Bacon Mushroom-Swiss Venison Roll

If you’ve never made a venison roll, you will be amazed just how easy it is! And, you will definitely wow your family and friends when you serve up one of these beauties. If you’re anything like me, and love creating new recipes, once you have the basic process of a meat roll down, the possibilities are endless!

Venison Roll Ingredients

  • 1 lb ground venison
  • 1/2 packet Lipton onion mushroom soup mix
  • 1 cup finely crushed crackers (may also use quick oats or bread crumbs)
  • 1 egg
  • 4 to 5 slices bacon (set aside for later)

Additional Items Needed

  • Cookie Sheet
  • Parchment Paper
  • Aluminum Foil

Place all ingredients in medium bowl (reserve the remaining 1/2 packet of soup mix for filling).

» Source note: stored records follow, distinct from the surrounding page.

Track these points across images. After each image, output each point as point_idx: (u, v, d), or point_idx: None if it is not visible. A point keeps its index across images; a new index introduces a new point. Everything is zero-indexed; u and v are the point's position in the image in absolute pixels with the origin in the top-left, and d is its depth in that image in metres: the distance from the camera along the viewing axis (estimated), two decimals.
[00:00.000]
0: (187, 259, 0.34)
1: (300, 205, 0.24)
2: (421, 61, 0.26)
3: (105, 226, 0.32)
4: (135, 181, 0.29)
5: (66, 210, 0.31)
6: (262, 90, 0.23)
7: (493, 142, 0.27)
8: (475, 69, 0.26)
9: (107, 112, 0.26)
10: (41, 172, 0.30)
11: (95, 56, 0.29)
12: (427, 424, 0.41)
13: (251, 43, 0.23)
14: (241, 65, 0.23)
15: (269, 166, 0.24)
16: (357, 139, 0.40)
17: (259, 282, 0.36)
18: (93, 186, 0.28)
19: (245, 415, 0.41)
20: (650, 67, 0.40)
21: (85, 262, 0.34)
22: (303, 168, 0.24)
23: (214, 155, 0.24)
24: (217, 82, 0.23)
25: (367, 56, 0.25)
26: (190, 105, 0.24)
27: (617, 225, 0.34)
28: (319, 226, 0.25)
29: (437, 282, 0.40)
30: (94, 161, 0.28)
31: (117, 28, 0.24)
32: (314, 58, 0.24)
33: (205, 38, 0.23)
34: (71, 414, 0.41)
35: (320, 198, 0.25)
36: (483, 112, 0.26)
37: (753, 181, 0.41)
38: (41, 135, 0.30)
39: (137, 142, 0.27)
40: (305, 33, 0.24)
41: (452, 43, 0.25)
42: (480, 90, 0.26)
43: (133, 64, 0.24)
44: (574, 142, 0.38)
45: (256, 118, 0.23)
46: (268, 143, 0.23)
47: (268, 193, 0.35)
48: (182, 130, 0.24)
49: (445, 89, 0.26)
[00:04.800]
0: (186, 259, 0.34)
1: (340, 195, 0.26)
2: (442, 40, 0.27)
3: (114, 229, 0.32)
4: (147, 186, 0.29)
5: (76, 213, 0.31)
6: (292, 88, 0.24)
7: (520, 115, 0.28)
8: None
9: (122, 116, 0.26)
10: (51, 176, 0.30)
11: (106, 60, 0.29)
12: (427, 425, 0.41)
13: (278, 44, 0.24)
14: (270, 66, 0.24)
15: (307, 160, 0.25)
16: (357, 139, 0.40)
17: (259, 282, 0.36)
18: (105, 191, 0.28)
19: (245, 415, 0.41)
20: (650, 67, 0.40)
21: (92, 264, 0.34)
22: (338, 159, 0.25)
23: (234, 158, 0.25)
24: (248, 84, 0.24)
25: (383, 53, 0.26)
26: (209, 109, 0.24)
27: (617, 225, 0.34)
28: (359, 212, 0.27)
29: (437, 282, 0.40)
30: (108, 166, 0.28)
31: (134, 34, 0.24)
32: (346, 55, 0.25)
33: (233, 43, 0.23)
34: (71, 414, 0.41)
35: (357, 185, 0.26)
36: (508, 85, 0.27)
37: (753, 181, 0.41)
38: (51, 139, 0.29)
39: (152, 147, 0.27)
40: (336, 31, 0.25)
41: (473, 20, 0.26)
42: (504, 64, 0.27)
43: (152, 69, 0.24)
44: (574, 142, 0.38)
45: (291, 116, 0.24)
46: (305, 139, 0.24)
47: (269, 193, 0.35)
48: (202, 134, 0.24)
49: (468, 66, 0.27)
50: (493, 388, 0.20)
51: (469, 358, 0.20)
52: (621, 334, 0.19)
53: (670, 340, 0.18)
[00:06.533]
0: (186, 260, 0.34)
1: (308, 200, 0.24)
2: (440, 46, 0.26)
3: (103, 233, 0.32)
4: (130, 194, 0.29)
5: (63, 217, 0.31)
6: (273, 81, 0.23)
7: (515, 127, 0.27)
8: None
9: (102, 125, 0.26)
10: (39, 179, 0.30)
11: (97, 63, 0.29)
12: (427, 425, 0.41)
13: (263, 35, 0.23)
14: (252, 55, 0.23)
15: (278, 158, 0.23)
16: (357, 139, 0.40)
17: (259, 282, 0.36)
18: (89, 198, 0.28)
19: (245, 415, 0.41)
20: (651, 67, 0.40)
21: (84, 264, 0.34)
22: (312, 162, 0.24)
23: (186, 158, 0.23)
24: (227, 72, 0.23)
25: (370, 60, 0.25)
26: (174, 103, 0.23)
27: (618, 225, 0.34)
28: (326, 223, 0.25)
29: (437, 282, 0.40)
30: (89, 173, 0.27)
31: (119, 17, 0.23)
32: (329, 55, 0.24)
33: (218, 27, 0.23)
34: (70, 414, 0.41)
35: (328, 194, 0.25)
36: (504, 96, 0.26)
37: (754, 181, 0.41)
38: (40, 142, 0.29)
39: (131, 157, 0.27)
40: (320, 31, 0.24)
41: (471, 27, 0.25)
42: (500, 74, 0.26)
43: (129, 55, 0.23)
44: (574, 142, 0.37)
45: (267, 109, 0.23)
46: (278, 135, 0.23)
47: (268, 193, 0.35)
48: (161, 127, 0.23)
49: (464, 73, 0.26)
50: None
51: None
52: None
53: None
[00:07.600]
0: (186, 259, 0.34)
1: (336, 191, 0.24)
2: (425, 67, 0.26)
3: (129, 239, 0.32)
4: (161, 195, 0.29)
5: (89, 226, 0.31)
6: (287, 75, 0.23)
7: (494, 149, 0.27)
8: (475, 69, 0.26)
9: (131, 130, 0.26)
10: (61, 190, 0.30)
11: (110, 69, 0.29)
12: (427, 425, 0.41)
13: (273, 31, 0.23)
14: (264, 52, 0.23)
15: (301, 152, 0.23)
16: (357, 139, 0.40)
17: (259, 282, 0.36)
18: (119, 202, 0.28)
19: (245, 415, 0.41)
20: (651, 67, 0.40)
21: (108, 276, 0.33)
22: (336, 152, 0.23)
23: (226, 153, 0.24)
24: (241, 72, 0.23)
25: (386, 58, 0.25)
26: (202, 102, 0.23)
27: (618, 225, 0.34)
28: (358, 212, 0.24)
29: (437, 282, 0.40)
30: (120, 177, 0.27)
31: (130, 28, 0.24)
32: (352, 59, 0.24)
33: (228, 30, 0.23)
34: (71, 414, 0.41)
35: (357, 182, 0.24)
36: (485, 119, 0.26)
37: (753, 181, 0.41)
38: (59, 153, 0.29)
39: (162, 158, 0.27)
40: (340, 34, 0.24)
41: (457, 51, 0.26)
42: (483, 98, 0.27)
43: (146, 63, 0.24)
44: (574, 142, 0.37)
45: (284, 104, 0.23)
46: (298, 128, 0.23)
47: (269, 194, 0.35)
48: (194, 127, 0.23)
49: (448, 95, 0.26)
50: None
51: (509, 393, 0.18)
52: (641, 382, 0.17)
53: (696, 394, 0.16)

Using hands, mix thoroughly. Next, dump onto parchment paper lined cookie sheet. Use your hands to spread venison mixture evenly onto pan. (Pro Tip: Keep a bowl of warm water near pan. Dip hands in water before spreading in order to make the process easier. You may need to repeat this process until completely spread). 

Filling Ingredients

  • 6 slices Swiss cheese, or other cheese of your choice (may use more or less depending on desired cheesiness)
  • 8 oz can mushrooms, drained (may substitute with fresh mushrooms)
  • 1/4 cup water
  • 1/2 packet Lipton onion mushroom soup

Layer cheese on top of venison. Place drained mushrooms, water, and soup mix in small skillet and cook until liquid is almost completely cooked off. Pour and spread mushrooms over cheese, leaving room around edges in order to make it easier to roll. If desired, add more cheese on top.

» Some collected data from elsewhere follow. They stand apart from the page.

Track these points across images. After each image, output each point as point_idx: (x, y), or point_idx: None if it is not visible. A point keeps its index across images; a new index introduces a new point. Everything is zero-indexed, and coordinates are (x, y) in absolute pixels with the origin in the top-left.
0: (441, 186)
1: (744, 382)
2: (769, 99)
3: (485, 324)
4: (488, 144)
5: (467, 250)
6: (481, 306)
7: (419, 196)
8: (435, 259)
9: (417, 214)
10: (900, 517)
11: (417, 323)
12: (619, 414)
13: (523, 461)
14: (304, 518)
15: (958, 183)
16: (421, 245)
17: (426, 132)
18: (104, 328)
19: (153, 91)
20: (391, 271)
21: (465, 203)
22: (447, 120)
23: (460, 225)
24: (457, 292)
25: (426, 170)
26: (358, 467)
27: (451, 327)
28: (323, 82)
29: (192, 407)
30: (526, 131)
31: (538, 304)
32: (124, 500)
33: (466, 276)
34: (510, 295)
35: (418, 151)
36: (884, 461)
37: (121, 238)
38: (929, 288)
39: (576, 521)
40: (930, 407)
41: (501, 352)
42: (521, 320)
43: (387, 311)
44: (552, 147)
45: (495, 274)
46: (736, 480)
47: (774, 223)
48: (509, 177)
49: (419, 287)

Now, it’s time for rolling. And, don’t worry; it’s much easier than you think. The secret is in using the parchment paper to guide you. Start by lifting the parchment paper on one end in order to slightly fold one end of the meat over. Shape the folded end into a roll; you may need to tuck any mushrooms along the edge up into the roll. Now continue to use the parchment paper to form the roll, by lifting with one hand and using the other hand to keep tucking the mushrooms inside, if necessary. The meat should maintain the shape of a roll as you lift the paper; however, you may need to occasionally aid the shape with your other hand. 

Once you reach the other end, fold venison over to complete the roll. Pinch the edge and smooth. You can use your water to help smooth the edges if needed. Cover completely with parchment paper and roll back and forth across cookie sheet, using gentle pressure. Now uncover and roll again. 

Place bacon over top of roll and tuck under on one side. Again, use your parchment paper to aid in turning your roll in order to wrap bacon completely around venison roll. Once the roll is bacon wrapped, use your parchment paper to transfer it to a sheet of foil. Loosely wrap foil around venison roll and place on cookie sheet. (Pro Tip: Place an extra sheet of foil under wrapped roll in order to protect cookie sheet from possible leaking of bacon grease or cheese). Bake at 375 degrees for 45 minutes. Uncover and bake an additional 15 to 20 minutes at 425 degrees in order to brown bacon. Or, you can place roll under broiler for faster browning.

Serve with your favorite side dish. Top with additional cheese, or maybe some mushroom gravy. Or, slice thin for a perfect sandwich. No matter how you have it, you’re going to love this one!